_Extracted text:_
And here are a few other things you might like to take a look at or a listen to.
A June issue of the New Yorker had an article it billed as “when your healthcare plan is GoFundMe.” It is also all about stories, and how the most heart-rending ones win. “I would much prefer that people don’t have to use GoFundMe to pay for their medical care,” GoFundMe’s CEO Rob Solomon told the reporter, but also noted that the trend is spreading to other countries. GoFundMe has raised more than $5 billion dollars, a third of it for medical bills. “We’re going to be the world’s largest healthcare company that isn’t actually a healthcare company,” he said. “I think we are.” Another businessman interviewed, who had helped the Occupy movement’s Rolling Jubilee Fund extinguish more than $30 million worth of debt, went on to found a charity called RIP Medical Debt. It evaluates whether investors are “getting the most burdensome debt for the least amount of money.”
During the housing crisis, we learned that medical debt was the nation’s leading cause of foreclosures; and since then, health insurance deductibles have grown eight times as fast as wages. Social determinants, such as having a place to live, are a huge factor in a person’s health. So we would also recommend this remarkable four-part series on evictions from On The Media, called “The Scarlet E.” It’s quite eye-opening to hear how housing in poor neighborhoods is priced at or even above better housing in “better” areas, how the presence of children actually increases the likelihood of eviction, and how for many landlords, eviction is typically the first resort, not the last.
Feeling nostalgic? Why not travel back to the 1980s with Dallas Buyers Club? Matthew McConaughey creates a business that lets him distribute non-FDA-approved meds free to fellow patients with HIV/AIDS who pay a monthly membership fee. The many such clubs that sprang up around the country were among the forces that spurred the development of new treatments. Yep, it’s still available on Netflix.

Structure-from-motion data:

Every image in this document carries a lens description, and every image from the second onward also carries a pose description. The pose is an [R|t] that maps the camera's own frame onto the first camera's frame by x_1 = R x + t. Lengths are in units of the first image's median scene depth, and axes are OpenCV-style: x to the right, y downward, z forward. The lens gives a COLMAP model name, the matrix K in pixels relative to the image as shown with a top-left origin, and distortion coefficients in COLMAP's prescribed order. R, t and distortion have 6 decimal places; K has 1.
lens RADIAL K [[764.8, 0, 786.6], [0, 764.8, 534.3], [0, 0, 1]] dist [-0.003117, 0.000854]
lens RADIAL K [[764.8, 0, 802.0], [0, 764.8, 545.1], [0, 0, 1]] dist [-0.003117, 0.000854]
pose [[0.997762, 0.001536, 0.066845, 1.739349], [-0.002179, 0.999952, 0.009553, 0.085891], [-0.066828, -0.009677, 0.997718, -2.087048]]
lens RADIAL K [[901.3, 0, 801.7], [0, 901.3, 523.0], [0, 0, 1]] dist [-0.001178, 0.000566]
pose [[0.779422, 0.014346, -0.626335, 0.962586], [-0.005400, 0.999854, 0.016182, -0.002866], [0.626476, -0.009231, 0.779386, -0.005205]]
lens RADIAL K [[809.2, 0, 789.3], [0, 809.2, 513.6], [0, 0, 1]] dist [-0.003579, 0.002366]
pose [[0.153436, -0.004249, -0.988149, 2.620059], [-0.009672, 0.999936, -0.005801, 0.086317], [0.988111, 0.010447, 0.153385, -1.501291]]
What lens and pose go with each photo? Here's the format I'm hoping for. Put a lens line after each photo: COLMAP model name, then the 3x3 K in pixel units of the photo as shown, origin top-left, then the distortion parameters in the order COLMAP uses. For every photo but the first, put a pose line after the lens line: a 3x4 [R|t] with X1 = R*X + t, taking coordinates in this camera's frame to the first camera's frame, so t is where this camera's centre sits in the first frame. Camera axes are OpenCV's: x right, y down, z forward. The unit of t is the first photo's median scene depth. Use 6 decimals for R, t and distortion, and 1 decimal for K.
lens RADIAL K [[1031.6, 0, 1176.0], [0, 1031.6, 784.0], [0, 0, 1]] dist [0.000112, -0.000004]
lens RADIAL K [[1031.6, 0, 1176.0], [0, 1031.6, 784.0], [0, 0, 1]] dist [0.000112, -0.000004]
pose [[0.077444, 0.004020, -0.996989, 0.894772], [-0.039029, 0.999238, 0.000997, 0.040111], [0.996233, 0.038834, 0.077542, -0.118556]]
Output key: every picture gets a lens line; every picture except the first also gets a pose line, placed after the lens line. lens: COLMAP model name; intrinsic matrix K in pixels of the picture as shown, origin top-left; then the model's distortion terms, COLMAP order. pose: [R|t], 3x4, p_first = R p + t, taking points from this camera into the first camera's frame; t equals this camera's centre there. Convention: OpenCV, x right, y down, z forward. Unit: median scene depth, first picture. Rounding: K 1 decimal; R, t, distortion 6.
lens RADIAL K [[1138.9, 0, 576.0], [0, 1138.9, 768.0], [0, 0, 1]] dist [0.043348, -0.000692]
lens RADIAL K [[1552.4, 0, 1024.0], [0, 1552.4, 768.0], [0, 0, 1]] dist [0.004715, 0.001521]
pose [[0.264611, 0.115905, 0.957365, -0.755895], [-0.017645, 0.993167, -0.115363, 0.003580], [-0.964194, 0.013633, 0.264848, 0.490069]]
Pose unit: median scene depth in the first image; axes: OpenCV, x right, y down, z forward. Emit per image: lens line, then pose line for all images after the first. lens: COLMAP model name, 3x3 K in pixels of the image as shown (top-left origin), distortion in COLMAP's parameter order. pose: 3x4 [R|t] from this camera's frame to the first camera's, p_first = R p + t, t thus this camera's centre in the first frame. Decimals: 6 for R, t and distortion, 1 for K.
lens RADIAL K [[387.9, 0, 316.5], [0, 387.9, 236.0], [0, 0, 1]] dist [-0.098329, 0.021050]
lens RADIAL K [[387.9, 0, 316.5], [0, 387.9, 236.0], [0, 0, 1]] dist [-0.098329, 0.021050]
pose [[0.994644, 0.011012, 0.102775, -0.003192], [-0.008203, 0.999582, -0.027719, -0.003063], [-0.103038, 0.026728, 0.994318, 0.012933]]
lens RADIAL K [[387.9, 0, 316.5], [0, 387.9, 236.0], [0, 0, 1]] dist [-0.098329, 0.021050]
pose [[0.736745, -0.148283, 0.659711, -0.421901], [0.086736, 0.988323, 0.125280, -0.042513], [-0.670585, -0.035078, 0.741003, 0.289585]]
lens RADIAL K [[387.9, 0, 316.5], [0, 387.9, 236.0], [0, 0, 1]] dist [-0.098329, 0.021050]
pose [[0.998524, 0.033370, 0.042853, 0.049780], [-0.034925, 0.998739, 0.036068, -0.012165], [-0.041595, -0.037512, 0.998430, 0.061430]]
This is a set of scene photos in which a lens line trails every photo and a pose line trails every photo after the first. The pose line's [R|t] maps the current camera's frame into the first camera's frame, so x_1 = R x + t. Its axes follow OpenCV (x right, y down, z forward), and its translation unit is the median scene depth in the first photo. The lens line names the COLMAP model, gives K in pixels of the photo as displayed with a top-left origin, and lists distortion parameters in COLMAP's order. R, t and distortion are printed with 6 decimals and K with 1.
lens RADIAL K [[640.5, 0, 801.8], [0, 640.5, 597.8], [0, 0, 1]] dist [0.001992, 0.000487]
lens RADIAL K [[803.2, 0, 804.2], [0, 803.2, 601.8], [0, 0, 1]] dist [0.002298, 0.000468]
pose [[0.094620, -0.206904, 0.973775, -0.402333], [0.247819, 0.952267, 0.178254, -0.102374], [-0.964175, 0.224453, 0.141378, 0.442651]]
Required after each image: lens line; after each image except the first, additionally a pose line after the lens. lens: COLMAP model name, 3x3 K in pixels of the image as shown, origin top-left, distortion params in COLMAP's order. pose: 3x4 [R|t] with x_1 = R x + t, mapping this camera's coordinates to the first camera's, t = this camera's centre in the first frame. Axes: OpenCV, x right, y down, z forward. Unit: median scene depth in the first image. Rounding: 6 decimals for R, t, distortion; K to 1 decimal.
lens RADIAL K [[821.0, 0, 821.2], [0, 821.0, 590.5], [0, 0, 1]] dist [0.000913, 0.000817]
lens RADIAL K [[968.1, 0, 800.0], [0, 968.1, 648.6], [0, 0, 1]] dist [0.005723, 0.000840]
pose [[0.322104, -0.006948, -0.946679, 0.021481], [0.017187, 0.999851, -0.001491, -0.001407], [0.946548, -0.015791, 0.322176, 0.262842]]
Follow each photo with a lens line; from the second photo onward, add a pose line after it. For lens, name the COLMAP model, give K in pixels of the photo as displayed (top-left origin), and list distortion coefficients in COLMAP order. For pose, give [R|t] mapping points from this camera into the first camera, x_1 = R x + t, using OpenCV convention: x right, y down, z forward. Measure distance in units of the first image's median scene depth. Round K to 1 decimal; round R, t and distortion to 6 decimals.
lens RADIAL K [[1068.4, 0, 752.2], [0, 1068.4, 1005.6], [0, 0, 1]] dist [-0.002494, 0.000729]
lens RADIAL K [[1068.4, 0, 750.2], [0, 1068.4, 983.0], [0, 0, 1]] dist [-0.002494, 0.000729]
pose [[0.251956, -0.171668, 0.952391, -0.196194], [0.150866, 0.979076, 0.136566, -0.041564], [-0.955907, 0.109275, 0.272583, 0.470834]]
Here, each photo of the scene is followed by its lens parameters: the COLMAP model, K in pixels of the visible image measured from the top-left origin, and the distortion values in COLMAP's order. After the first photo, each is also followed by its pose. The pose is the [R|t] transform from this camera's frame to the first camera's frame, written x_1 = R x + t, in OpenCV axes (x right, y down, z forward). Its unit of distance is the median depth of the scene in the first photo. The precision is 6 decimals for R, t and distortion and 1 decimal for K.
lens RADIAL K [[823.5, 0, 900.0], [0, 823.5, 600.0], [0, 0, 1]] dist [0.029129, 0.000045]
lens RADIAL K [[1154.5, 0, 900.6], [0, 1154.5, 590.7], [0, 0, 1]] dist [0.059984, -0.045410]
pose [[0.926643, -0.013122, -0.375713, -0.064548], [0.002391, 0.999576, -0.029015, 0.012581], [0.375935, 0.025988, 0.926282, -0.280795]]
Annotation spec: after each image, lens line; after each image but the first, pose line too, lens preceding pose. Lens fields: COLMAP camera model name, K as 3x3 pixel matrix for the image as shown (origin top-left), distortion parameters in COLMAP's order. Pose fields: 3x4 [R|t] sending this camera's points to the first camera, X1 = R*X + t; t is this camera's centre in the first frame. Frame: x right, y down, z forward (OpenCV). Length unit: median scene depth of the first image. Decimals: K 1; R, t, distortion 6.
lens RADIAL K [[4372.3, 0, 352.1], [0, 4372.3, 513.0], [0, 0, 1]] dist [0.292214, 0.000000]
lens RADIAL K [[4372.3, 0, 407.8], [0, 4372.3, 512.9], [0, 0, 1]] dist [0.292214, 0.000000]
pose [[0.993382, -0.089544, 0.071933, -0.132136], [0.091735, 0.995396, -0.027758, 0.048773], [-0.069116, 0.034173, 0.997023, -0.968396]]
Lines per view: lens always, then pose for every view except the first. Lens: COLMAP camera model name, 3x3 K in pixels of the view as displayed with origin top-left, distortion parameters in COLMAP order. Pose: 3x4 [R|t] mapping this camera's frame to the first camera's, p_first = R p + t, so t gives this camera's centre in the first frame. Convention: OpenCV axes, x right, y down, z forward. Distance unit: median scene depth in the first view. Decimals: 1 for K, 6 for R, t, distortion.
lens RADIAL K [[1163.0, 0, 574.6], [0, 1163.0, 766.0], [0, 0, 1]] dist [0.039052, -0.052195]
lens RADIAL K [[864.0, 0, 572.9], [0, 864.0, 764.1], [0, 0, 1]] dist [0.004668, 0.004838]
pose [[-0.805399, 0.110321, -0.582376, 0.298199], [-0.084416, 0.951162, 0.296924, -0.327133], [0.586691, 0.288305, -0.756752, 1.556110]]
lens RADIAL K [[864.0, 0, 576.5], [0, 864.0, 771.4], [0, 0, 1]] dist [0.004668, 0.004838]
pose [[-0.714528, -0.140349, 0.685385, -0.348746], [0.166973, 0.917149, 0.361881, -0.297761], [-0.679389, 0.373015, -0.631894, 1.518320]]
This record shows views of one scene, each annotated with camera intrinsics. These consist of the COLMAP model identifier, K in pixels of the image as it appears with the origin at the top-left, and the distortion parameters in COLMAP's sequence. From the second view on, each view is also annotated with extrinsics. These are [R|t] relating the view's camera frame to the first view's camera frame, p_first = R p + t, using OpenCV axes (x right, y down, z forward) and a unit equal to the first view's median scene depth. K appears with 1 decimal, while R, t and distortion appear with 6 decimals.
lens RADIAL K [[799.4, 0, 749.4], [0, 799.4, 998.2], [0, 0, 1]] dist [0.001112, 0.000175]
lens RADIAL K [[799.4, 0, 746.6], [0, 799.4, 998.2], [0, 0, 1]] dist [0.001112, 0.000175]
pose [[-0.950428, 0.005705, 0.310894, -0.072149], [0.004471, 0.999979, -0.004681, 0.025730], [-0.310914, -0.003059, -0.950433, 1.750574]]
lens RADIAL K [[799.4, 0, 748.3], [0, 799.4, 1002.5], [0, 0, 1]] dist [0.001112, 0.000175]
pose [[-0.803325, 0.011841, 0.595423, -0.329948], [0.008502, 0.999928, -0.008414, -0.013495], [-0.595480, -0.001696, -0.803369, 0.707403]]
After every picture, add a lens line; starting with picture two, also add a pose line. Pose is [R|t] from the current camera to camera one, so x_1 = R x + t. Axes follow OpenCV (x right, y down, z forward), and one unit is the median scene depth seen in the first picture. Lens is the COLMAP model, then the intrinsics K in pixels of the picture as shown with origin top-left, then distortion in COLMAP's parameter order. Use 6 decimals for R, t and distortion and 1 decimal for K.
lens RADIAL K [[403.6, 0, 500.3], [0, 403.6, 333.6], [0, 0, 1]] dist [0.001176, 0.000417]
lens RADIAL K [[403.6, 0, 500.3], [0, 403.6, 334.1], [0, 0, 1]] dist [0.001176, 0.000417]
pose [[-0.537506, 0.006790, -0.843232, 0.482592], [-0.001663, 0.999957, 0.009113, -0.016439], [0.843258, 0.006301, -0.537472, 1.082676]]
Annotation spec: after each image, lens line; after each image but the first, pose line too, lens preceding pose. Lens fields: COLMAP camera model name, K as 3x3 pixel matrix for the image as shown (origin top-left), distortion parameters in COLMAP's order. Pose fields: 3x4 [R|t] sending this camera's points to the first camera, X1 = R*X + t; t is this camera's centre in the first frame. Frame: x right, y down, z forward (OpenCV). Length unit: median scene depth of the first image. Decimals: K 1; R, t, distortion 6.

_Your goal:_ In the reading list on medical debt and housing, what does it say medical debt was during the housing crisis? This material was taken from an unrelated source.

_Reply:_ The nation's leading cause of foreclosures.